Il confronto con l'ortofrutticolo biologico
Tutte queste tecniche 'sbagliate' sono state eliminate dall'agricoltura biologica che il Rodale Institute definisce "un sistema agricolo che non usa chimica sintetica e che imita le modalità della natura. Tale metodo può includere realtà agricole di diverse dimensioni, pratiche e filosofie, ma unite da un denominatore comune: il rifiuto dell'uso dei prodotti chimici sintetici tossici".
L'agricoltura biologica è l'unico sistema di coltivazione sostenibile, perché non inquina l'ambiente e, lungi dall'impoverirlo, è "capace di mantenere o migliorare la fertilità del suolo indefinitamente".
Oltre ad essere 'buono' per l'ambiente, l'alimento biologico lo è per noi perché non porta con sé nei nostri piatti residui tossici di pesticidi e fitofarmaci vari, nonché batteri resistenti agli antibiotici (da un recente studio, invece, riscontrati negli alimenti convenzionali). Ma lo è anche dal punto di vista nutrizionale?

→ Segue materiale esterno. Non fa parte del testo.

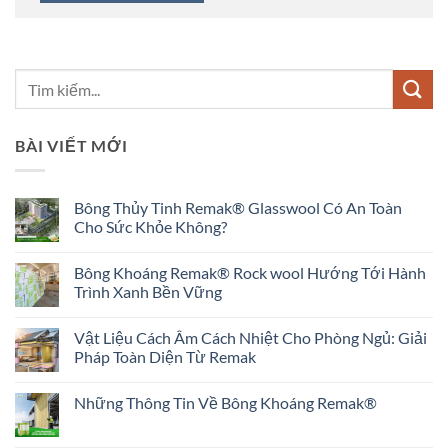
BÀI VIẾT MỚI
Bông Thủy Tinh Remak® Glasswool Có An Toàn
Cho Sức Khỏe Không?
Không
có
Bông Khoáng Remak® Rock wool Hướng Tới Hành
bình
luận
Trình Xanh Bền Vững
ở
Bông
Không
Thủy
có
Vật Liệu Cách Âm Cách Nhiệt Cho Phòng Ngủ: Giải
Tinh
bình
Remak®
luận
Pháp Toàn Diện Từ Remak
Glasswool
ở
Có
Bông
Không
An
Khoáng
có
Những Thông Tin Về Bông Khoáng Remak®
Toàn
Remak®
bình
Cho
Rock
luận
Không
Sức
wool
ở
có
Khỏe
Hướng
Vật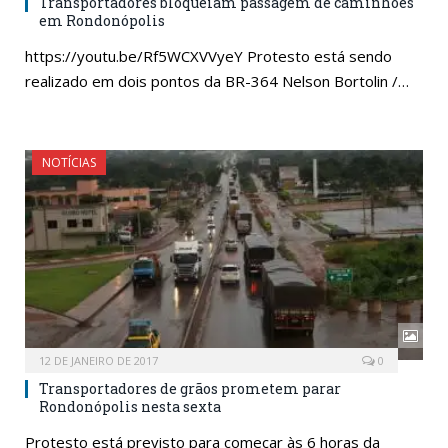
Transportadores bloqueiam passagem de caminhões
em Rondonópolis
https://youtu.be/Rf5WCXVVyeY Protesto está sendo
realizado em dois pontos da BR-364 Nelson Bortolin /…
NOTÍCIAS
12 DE JANEIRO DE 2017
0
Transportadores de grãos prometem parar
Rondonópolis nesta sexta
Protesto está previsto para começar às 6 horas da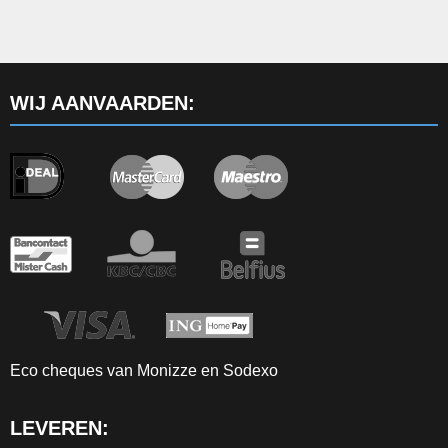
WIJ AANVAARDEN:
Eco cheques van Monizze en Sodexo
LEVEREN: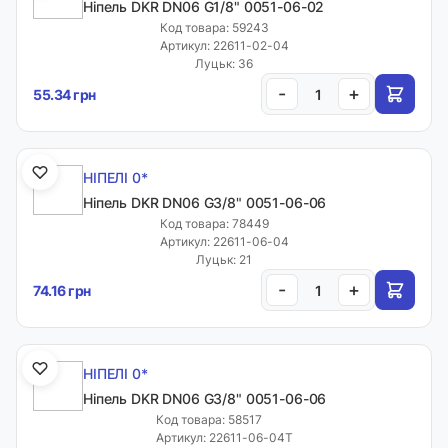
Ніпель DKR DN06 G1/8" 0051-06-02
Код товара: 59243
Артикул: 22611-02-04
Луцьк: 36
-
+
55.34 грн
НІПЕЛІ 0*
Ніпель DKR DN06 G3/8" 0051-06-06
Код товара: 78449
Артикул: 22611-06-04
Луцьк: 21
-
+
74.16 грн
НІПЕЛІ 0*
Ніпель DKR DN06 G3/8" 0051-06-06
Код товара: 58517
Артикул: 22611-06-04T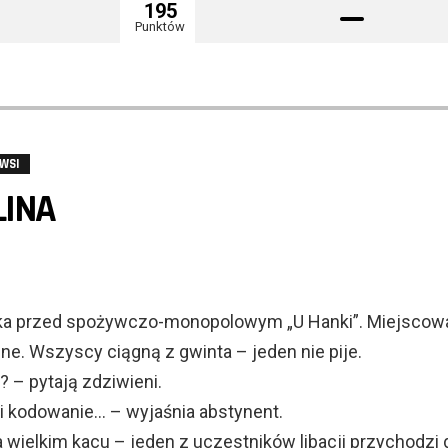
195
Punktów
 WSI
LINA
ka przed spożywczo-monopolowym „U Hanki”. Miejscowa 
. Wszyscy ciągną z gwinta – jeden nie pije.
? – pytają zdziwieni.
i kodowanie… – wyjaśnia abstynent.
 wielkim kacu – jeden z uczestników libacji przychodzi 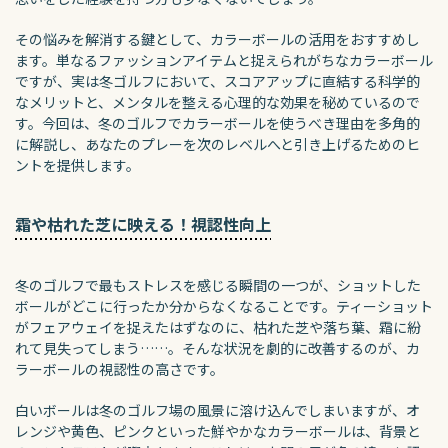
その悩みを解消する鍵として、カラーボールの活用をおすすめし
ます。単なるファッションアイテムと捉えられがちなカラーボール
ですが、実は冬ゴルフにおいて、スコアアップに直結する科学的
なメリットと、メンタルを整える心理的な効果を秘めているので
す。今回は、冬のゴルフでカラーボールを使うべき理由を多角的
に解説し、あなたのプレーを次のレベルへと引き上げるためのヒ
ントを提供します。
霜や枯れた芝に映える！視認性向上
冬のゴルフで最もストレスを感じる瞬間の一つが、ショットした
ボールがどこに行ったか分からなくなることです。ティーショット
がフェアウェイを捉えたはずなのに、枯れた芝や落ち葉、霜に紛
れて見失ってしまう……。そんな状況を劇的に改善するのが、カ
ラーボールの視認性の高さです。
白いボールは冬のゴルフ場の風景に溶け込んでしまいますが、オ
レンジや黄色、ピンクといった鮮やかなカラーボールは、背景と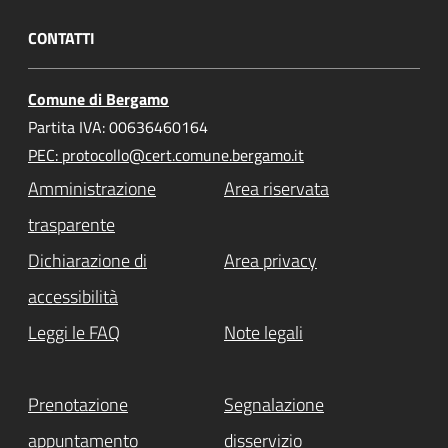
CONTATTI
Comune di Bergamo
Partita IVA: 00636460164
PEC: protocollo@cert.comune.bergamo.it
Amministrazione
Area riservata
trasparente
Dichiarazione di
Area privacy
accessibilità
Leggi le FAQ
Note legali
Prenotazione
Segnalazione
appuntamento
disservizio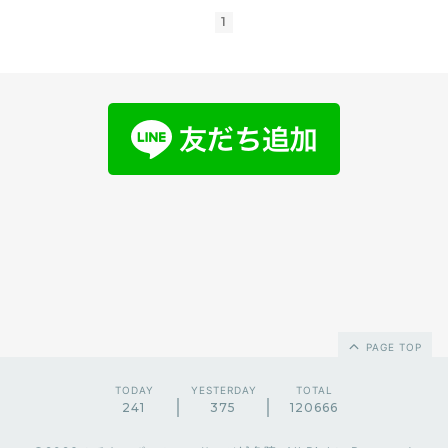
1
PAGE TOP
TODAY
YESTERDAY
TOTAL
241
375
120666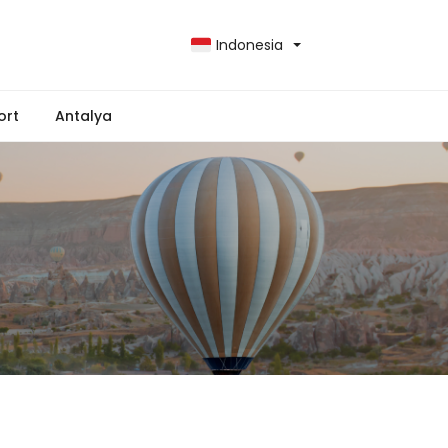
Indonesia
ort
Antalya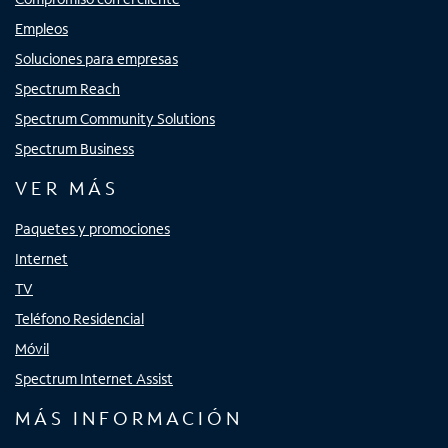
Empleos
Soluciones para empresas
Spectrum Reach
Spectrum Community Solutions
Spectrum Business
VER MÁS
Paquetes y promociones
Internet
TV
Teléfono Residencial
Móvil
Spectrum Internet Assist
MÁS INFORMACIÓN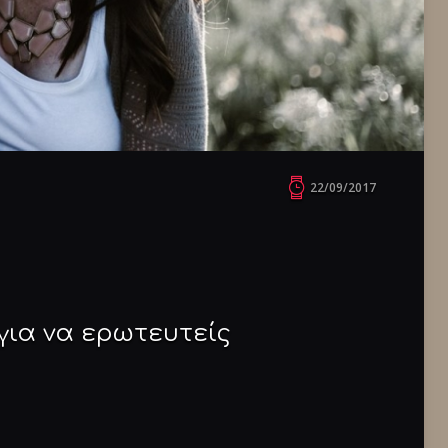
22/09/2017
για να ερωτευτείς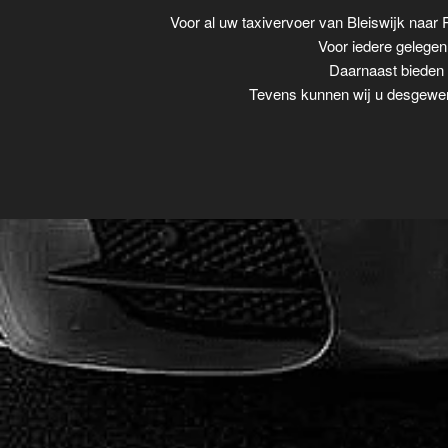
Voor al uw taxivervoer van Bleiswijk naa
Voor iedere gelegenh
Daarnaast bieden w
Tevens kunnen wij u desgewens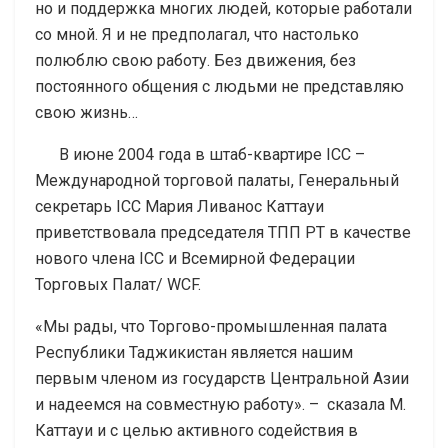
но и поддержка многих людей, которые работали
со мной. Я и не предполагал, что настолько
полюблю свою работу. Без движения, без
постоянного общения с людьми не представляю
свою жизнь…
В июне 2004 года в штаб-квартире ICC –
Международной торговой палаты, Генеральный
секретарь ICC Мария Ливанос Каттауи
приветствовала председателя ТПП РТ в качестве
нового члена ICC и Всемирной Федерации
Торговых Палат/ WCF.
«Мы рады, что Торгово-промышленная палата
Республики Таджикистан является нашим
первым членом из государств Центральной Азии
и надеемся на совместную работу». – сказала М.
Каттауи и с целью активного содействия в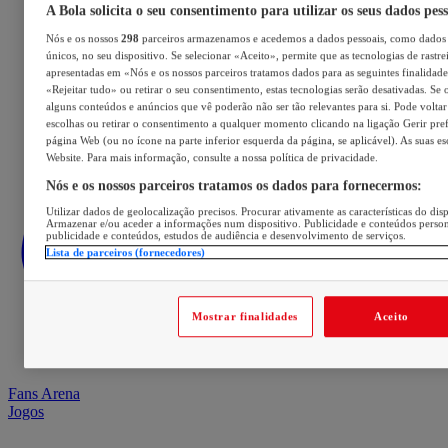
A Bola solicita o seu consentimento para utilizar os seus dados pes
Nós e os nossos
298
parceiros armazenamos e acedemos a dados pessoais, como dados 
únicos, no seu dispositivo. Se selecionar «Aceito», permite que as tecnologias de rastre
apresentadas em «Nós e os nossos parceiros tratamos dados para as seguintes finalidades
«Rejeitar tudo» ou retirar o seu consentimento, estas tecnologias serão desativadas. Se 
alguns conteúdos e anúncios que vê poderão não ser tão relevantes para si. Pode voltar 
escolhas ou retirar o consentimento a qualquer momento clicando na ligação Gerir prefe
página Web (ou no ícone na parte inferior esquerda da página, se aplicável). As suas e
Website. Para mais informação, consulte a nossa política de privacidade.
Nós e os nossos parceiros tratamos os dados para fornecermos:
Utilizar dados de geolocalização precisos. Procurar ativamente as características do disp
Armazenar e/ou aceder a informações num dispositivo. Publicidade e conteúdos perso
publicidade e conteúdos, estudos de audiência e desenvolvimento de serviços.
Lista de parceiros (fornecedores)
Mostrar finalidades
Aceito
Fans Arena
Jogos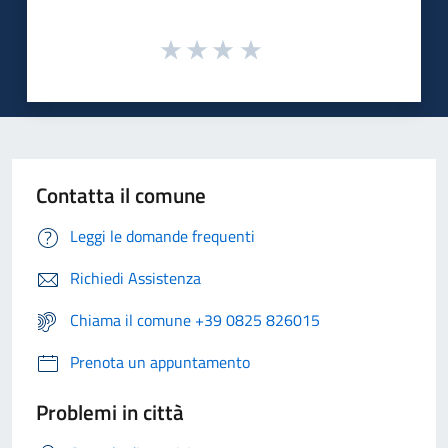
Contatta il comune
Leggi le domande frequenti
Richiedi Assistenza
Chiama il comune +39 0825 826015
Prenota un appuntamento
Problemi in città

Secondo uno studio trentennale del Rodale Institute che ha coltivato fianco a fianco ortaggi ottenuti con metodi tradizionali e verdure coltivate con le tecniche biologiche, oltre a rilevare che la materia organica fertile presente nel terreno, anziché esaurirsi, era cresciuta del 30 per cento, ha riscontrato una superiorità nutrizionale del biologico sia dal punto di vista dei principali macronutrienti (N, P, K, Ca and Mg) – dal 6 al 27 per cento – che dei micronutrienti (Mn, Fe, Cu, B, Al, and Na) – dal 17 al 287 per cento. Tanti minerali in più, vitamine ed elementi fitochimici, come i già citati polifenoli.
Il colore in natura conta
Come riconoscere l'alimento biologico al di là delle certificazioni
"I successi dell'agricoltura industriale sono arrivati con un costo: può produrre moltissime più calorie per acro, ma ciascuna di queste calorie fornisce meno nutrimento di quanto non facessero in passato". Il processo appare simile a quello dell'inflazione in economia: c'è più denaro in circolazione, ma quel denaro ha meno potere d'acquisto. Dal punto di vista alimentare, abbiamo sì più cibo a disposizione, ma dagli alimenti otteniamo meno nutrimento per caloria consumata. Dobbiamo, ad esempio, mangiare tre mele per acquisire la quantità di ferro di una mela degli anni '40, o diverse fette di pane per acquisire la quantità di zinco che era presente nel pane cento anni fa.